Viene dunque difficile, anzi arduo comprendere e accettare che i cosiddetti
Forconi con i loro movimenti, per pochi che siano (3000 – 10.000 – 100.000 – 1.000.000) siano costituiti da altrettanti
fascisti,
violenti, o
criminali. Semmai
sfascisti, come dice Renzi. Lui stesso del resto è uno sfascista (o ex tale?), visto che ha teorizzato e realizzato in parte (il domani si vedrà) la
rottamazione.
L’impressione è che buona parte di loro siano comuni cittadini, persone alla buona, lavoratori, impiegati, studenti, insegnanti. Lo
scontro, se così va chiamato, è per la
sopravvivenza. Da una parte
la gente che cerca di sopravvivere, dall’altra
la casta della politica che cerca di fare altrettanto, e non esita ad adoperare gli strumenti della ‘democrazia’ per convincere l’opinione pubblica che non è con i Forconi che si aggiusta la faccenda ma semmai con loro. Sempre e solo con loro.
Con loro, che hanno un’identità per ogni stagione. Un cambiamento a portata di mano per ogni bisogno di cambiamento. Un allarme per ogni emergenza.

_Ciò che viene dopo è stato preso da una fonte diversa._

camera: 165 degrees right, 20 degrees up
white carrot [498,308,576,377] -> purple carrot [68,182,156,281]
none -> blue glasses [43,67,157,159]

Una faccia di bronzo per ogni occasione, come in sostanza sembra voglia dire lo stesso Presidente Napolitano (senza ovviamente mai dirlo) quando afferma:
"Sul terreno delle regole per l'elezione del Parlamento e quindi per la formazione del governo, si è in Parlamento - sono costretto a ripeterlo - imperdonabilmente pestata l'acqua nel mortaio nella precedente legislatura e, ancora per mesi, in quella attuale. Posizioni e rigidità contrapposte hanno nuovamente provocato un'impotenza a decidere, pur nell'avvicinarsi dell'udienza annunciata della Corte Costituzionale per l'esame delle questioni sottopostele dalla Cassazione. Il 23 ottobre scorso, intervenendo all'Assemblea dell'ANCI a Firenze, dissi senza mezzi termini :
"La dignità del Parlamento e delle stesse forze politiche si difende non lasciando il campo ad altra istituzione, di suprema autorità ma non preposta a dare essa stessa soluzioni legislative a questioni essenziali per il funzionamento dello Stato democratico. Non è ammissibile che il Parlamento naufraghi ancora, a questo proposito, nelle contrapposizioni e nell'inconcludenza."